L a terra misura il tempo in migliaia di anni e la vita di ciascuno di noi occupa meno di un battito di ciglia nella storia del pianeta. Però noi nella nostra vita ci viviamo e siamo portati a ragionare in funzione di essa, degli anni che abbiamo a disposizione, dei fenomeni che possiamo direttamente osservare. È questa la ragione per la quale in questi giorni nel dibattito italiano si mescolano due cose che dovrebbero invece rimanere distinte. Da una parte le temperature elevate in questo mese di luglio si riscontrano in molte aree del Paese.

U n problema al quale si dovrebbe far fronte ricorrendo ai consigli degli esperti che il più delle volte coincidono col buon senso e non: mangiare frutta e verdura, bere molta acqua, cercare di stare al fresco quanto più possibile, coprirsi la testa, eccetera. Dall’altra il riscaldamento globale, che non va parametrato sugli andamenti stagionali né considerato più o meno rilevante sulla base della semplice esperienza individuale. Si tratta di una di quelle questioni nelle quali, ci piaccia o meno, dobbiamo affidarci agli esperti, ai pochi cioè che riescono davvero a leggere i complessi modelli climatologici, mentre starà poi alla politica decidere sulle misure da prendere. Dobbiamo stare attenti. Il presidente di Confindustria, Carlo Bonomi, ha fatto un danno notevole al dibattito pubblico e alle stesse istanze del sistema produttivo paragonando il caldo al Covid. Le intenzioni probabilmente erano buone: suggerire che l’esperienza pandemica ci ha lasciato un’attitudine alla flessibilità che consente forme di lavoro più agili che in passato. In una economia basata in larga misura sui servizi come la nostra, non è più inimmaginabile separare lavoratore e luogo di lavoro.
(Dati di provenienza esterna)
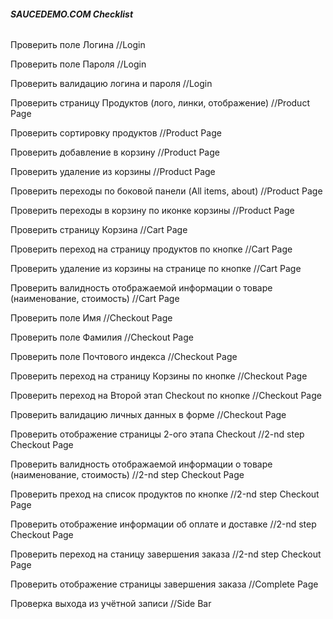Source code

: ###### **SAUCEDEMO.COM Checklist**

Проверить поле Логина	//Login

Проверить поле Пароля	//Login

Проверить валидацию логина и пароля	//Login

Проверить страницу Продуктов (лого, линки, отображение)	//Product Page

Проверить сортировку продуктов	//Product Page

Проверить добавление в корзину	//Product Page

Проверить удаление из корзины	//Product Page

Проверить переходы по боковой панели (All items, about)	//Product Page

Проверить переходы в корзину по иконке корзины 	//Product Page

Проверить страницу Корзина //Cart Page

Проверить переход на страницу продуктов по кнопке	//Cart Page

Проверить удаление из корзины на странице по кнопке	//Cart Page

Проверить валидность отображаемой информации о товаре (наименование, стоимость)  	//Cart Page

Проверить поле Имя	//Checkout Page

Проверить поле Фамилия	//Checkout Page

Проверить поле Почтового индекса	//Checkout Page

Проверить переход на страницу Корзины по кнопке 	//Checkout Page

Проверить переход на Второй этап Checkout по кнопке 	//Checkout Page

Проверить валидацию личных данных в форме	//Checkout Page

Проверить отображение страницы 2-ого этапа Checkout	//2-nd step Checkout Page

Проверить валидность отображаемой информации о товаре (наименование, стоимость)  	//2-nd step Checkout Page

Проверить преход на список продуктов по кнопке	//2-nd step Checkout Page

Проверить отображение информации об оплате и доставке	//2-nd step Checkout Page

Проверить переход на станицу завершения заказа 	//2-nd step Checkout Page

Проверить отображение страницы завершения заказа 	//Complete Page

Проверка выхода из учётной записи	//Side Bar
Ma pensare davvero che il caldo a luglio sia una emergenza per la quale si può ricorrere al repertorio di provvedimenti usato per la pandemia rivela una predisposizione alla gestione emergenzialistica di qualsiasi cosa che spaventa. Spaventa per le nostre libertà, i nostri diritti, incluso il diritto di lavorare e quello di fare impresa, che sono state le prime vittime dei DPCM pandemici. Quel genere di reazione era giustificato da una situazione estrema e sconosciuta, rispetto alla quale, non avendo rimedi disponibili, ci siamo comportati come ai tempi della peste e abbiamo chiuso la gente in casa. È abbastanza evidente che temperature sopra i 35° nel mese di luglio, in Italia, non rientrano nella medesima categoria dell’imprevisto.
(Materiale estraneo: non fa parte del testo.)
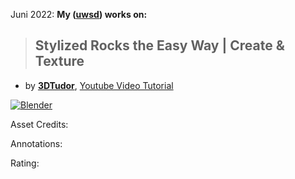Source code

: Juni 2022: **My ([uwsd](https://www.linkedin.com/in/uwe-wlaschny-1a949a19a/)) works on:**

> ## Stylized Rocks the Easy Way | Create & Texture
- by **[3DTudor](https://www.youtube.com/c/3DTudor)**, [Youtube Video Tutorial](https://www.youtube.com/watch?v=XvQITUC4vLM)

[![Blender](https://img.shields.io/badge/blender-3.2.1-blue)]()

Asset Credits:

Annotations: 

Rating: 
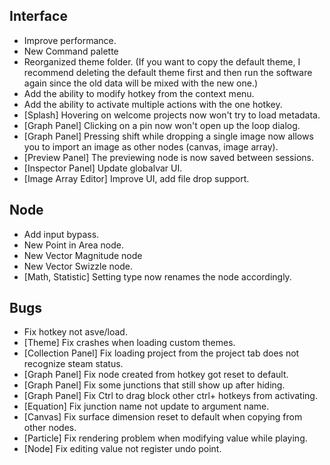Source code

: ## Interface
- Improve performance.
- New Command palette
- Reorganized theme folder. (If you want to copy the default theme, I recommend deleting the default theme first and then run the software again since the old data will be mixed with the new one.)
- Add the ability to modify hotkey from the context menu.
- Add the ability to activate multiple actions with the one hotkey.
- [Splash] Hovering on welcome projects now won't try to load metadata.
- [Graph Panel] Clicking on a pin now won't open up the loop dialog.
- [Graph Panel] Pressing shift while dropping a single image now allows you to import an image as other nodes (canvas, image array).
- [Preview Panel] The previewing node is now saved between sessions.
- [Inspector Panel] Update globalvar UI.
- [Image Array Editor] Improve UI, add file drop support.

## Node
- Add input bypass.
- New Point in Area node.
- New Vector Magnitude node
- New Vector Swizzle node.
- [Math, Statistic] Setting type now renames the node accordingly.

## Bugs
- Fix hotkey not asve/load.
- [Theme] Fix crashes when loading custom themes.
- [Collection Panel] Fix loading project from the project tab does not recognize steam status.
- [Graph Panel] Fix node created from hotkey got reset to default.
- [Graph Panel] Fix some junctions that still show up after hiding.
- [Graph Panel] Fix Ctrl to drag block other ctrl+ hotkeys from activating.
- [Equation] Fix junction name not update to argument name.
- [Canvas] Fix surface dimension reset to default when copying from other nodes.
- [Particle] Fix rendering problem when modifying value while playing.
- [Node] Fix editing value not register undo point.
Attenzione a sovrapporre in modo improprio realtà completamente diverse, che seguono tempi e logiche differenti. L’esito potrebbe essere paradossale: una politica ambientale a la carte che alza o abbassa il piede dall’acceleratore a seconda degli andamenti del mese, per cui il clima è un’emergenza a luglio cui danno sollievo i temporali d’agosto. La natura stessa del riscaldamento, che è globale, richiede azioni che vanno un po’ al di là del perimetro dei governi nazionali. È vero che il riscaldamento globale rende più probabili o frequenti fenomeni estremi, come le ondate di caldo eccezionale di questi giorni: ma proprio per questo bisogna ragionare nei termini dell’adattamento, non in quelli dell’emergenza. E serve una politica che sappia fare il suo mestiere. Cioè, come nel Covid in questo caso ma nella fase delle riaperture, che ragiona in termini di costi e benefici. Per intenderci: se in nome della necessità di rallentare il riscaldamento globale, adottiamo politiche industriali che invece con tutta probabilità implicano l’impoverimento effettivo di milioni di persone (perché, per esempio, non possono più utilizzare l’ automobile, dal momento che i veicoli elettrici sono troppo costosi) e magari hanno anche effetti ambientali limitati, forse il gioco non vale la candela. Sono valutazioni complicate, come meglio di altri dovrebbe sapere il mondo dell’impresa. Per questo servirebbe mantenere freddo almeno il sangue.